The first day of the London Olympic Games got off to a rocky start on Wednesday when the North Korean women’s football team walked off the pitch after Games officials displayed the South Korean flag before the match with Colombia.
North Korea eventually came back to the field at Glasgow’s Hampden Park stadium to win the match, 2-0, and the Games committee has since apologized for the error – but feathers are most certainly ruffled.
Meanwhile, Kim Jong Un is married! What we know about the ‘mystery woman’.
What happened?
The South Korean flag was accidentally displayed next to the faces of the North Korean players during a video package that ran on the stadium’s giant screen before the Hermit Kingdom’s match with Colombia. The North Koreans stalked off the pitch in anger, and the game was delayed more than an hour before they came back on. The London Organising Committee of the Olympic and Paralympic Games (LOCOG) apologised immediately and said the fault was with the video producer, who has since offered to resign, The Telegraph reported. Meanwhile, the North Korean government demanded to know whether the gaffe was intentional: North Korea and South Korea are still technically at war, having only sign a truce agreement to end the bloody Korean War in 1953.

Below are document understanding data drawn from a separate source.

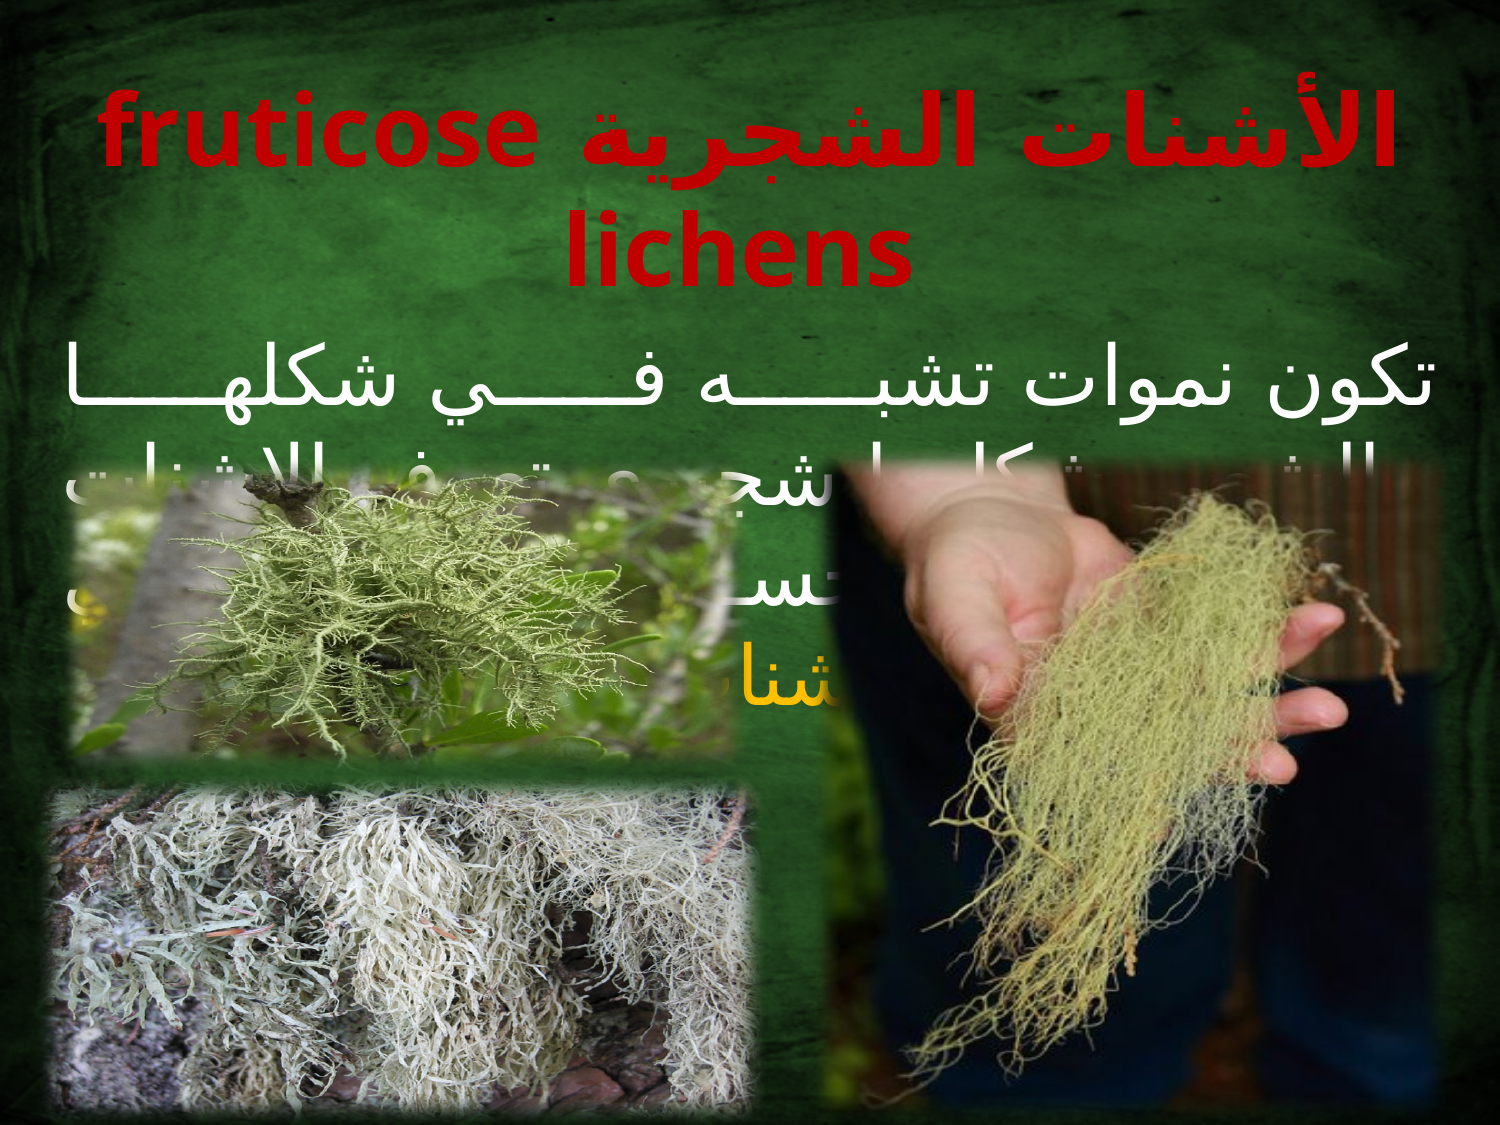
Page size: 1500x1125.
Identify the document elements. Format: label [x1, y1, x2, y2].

picture [34, 456, 767, 1125]
picture [808, 445, 1454, 1125]
list [0, 0, 1500, 1125]
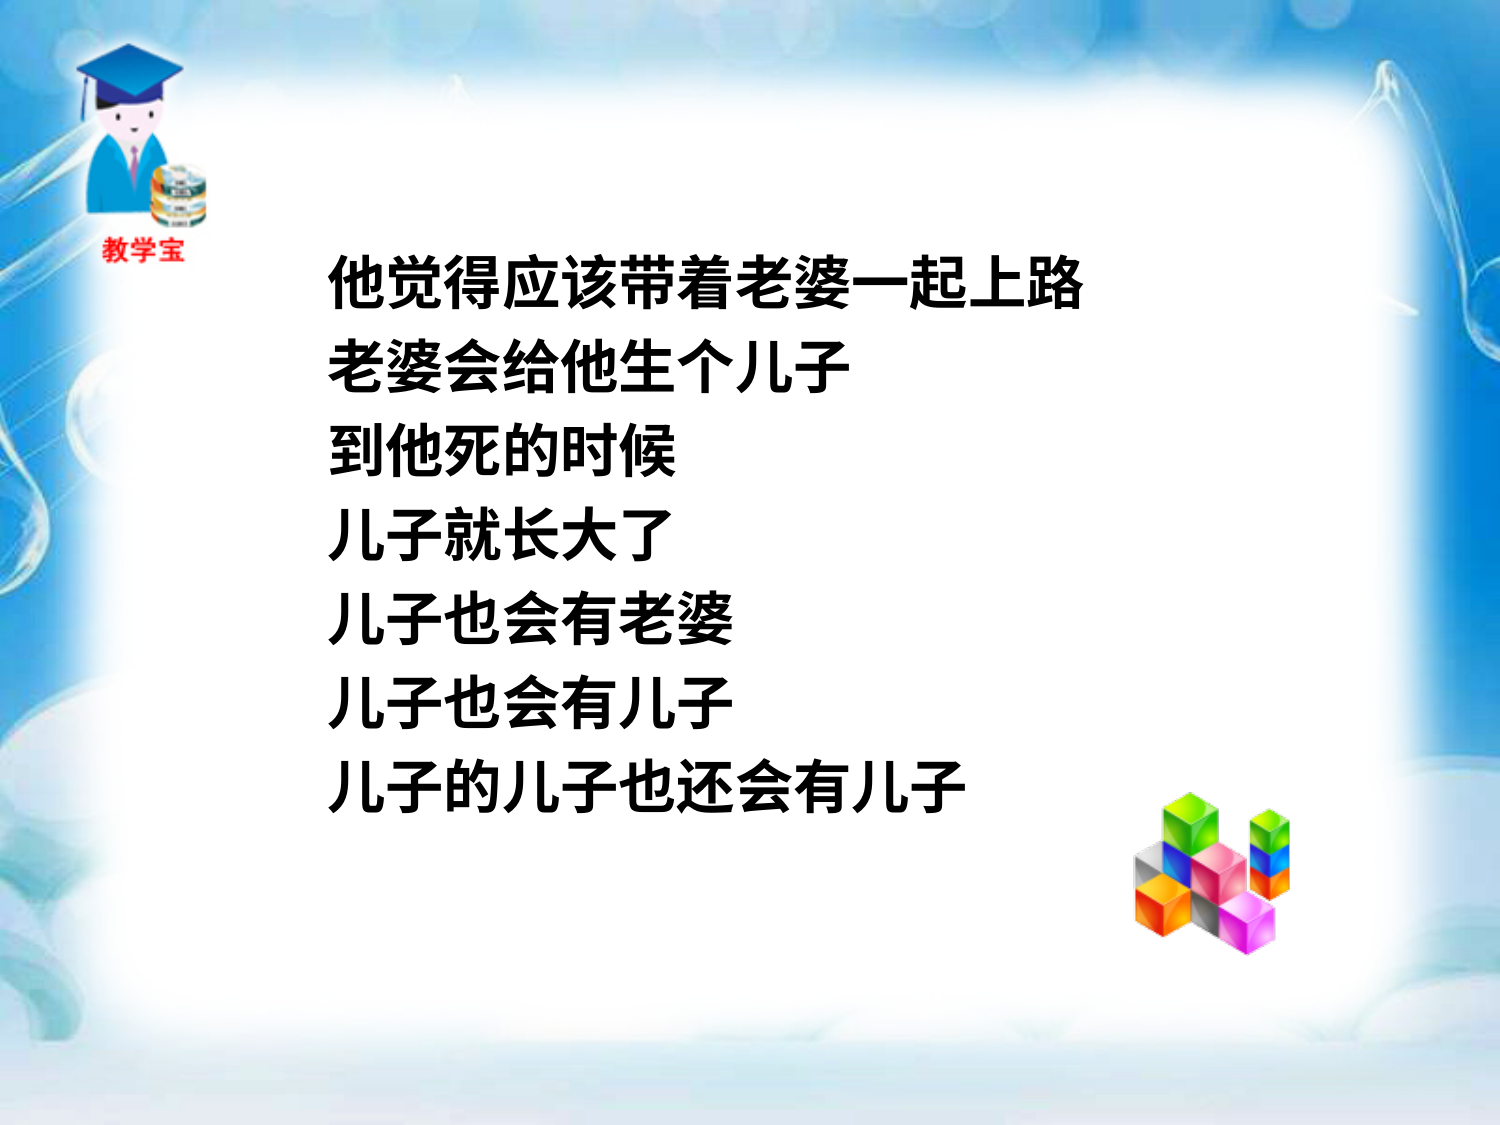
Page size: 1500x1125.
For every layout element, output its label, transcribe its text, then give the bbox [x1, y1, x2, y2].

text_box 他觉得应该带着老婆一起上路 老婆会给他生个儿子 到他死的时候 儿子就长大了 儿子也会有老婆 儿子也会有儿子 儿子的儿子也还会有儿子 [312, 224, 1300, 828]
picture [0, 0, 1500, 1125]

It was just a mistake, says Cameron
Prime Minister David Cameron was forced to respond to questions about the incident. “This was an honest mistake, honestly made, an apology has been made and every step is being taken to ensure these things don’t happen again,” he told reporters at the Olympic Park, according to The Metro. “We shouldn’t overinflate this issue; it shouldn’t have happened and I think we can leave it at that.”
Worst mistake in Olympic history?
Sure, it was just a mistake – but as far as mistakes go, this was a “whopper”, wrote the Christian Science Monitor. “In the long history of the Olympic Games, stretching across more than a century, two World Wars, and a Games put on by the Third Reich, one might think that exchanging the South Korean flag for the North Korean flag might not be the worst mistake ever made by a host nation. But it might be,” the paper wrote. The paper spoke to David Wallechinksy, author of a book on Olympic history, who said, “To actually raise the flag of a nation considered your enemy – that’s a real bad one.” And to be sure, North Korea is still angry: “Of course the people are angry,” Ung Chang, North Korea’s Games representative, told Reuters Television. “If your athlete got a gold medal and put the flag probably of some other country, what happens?”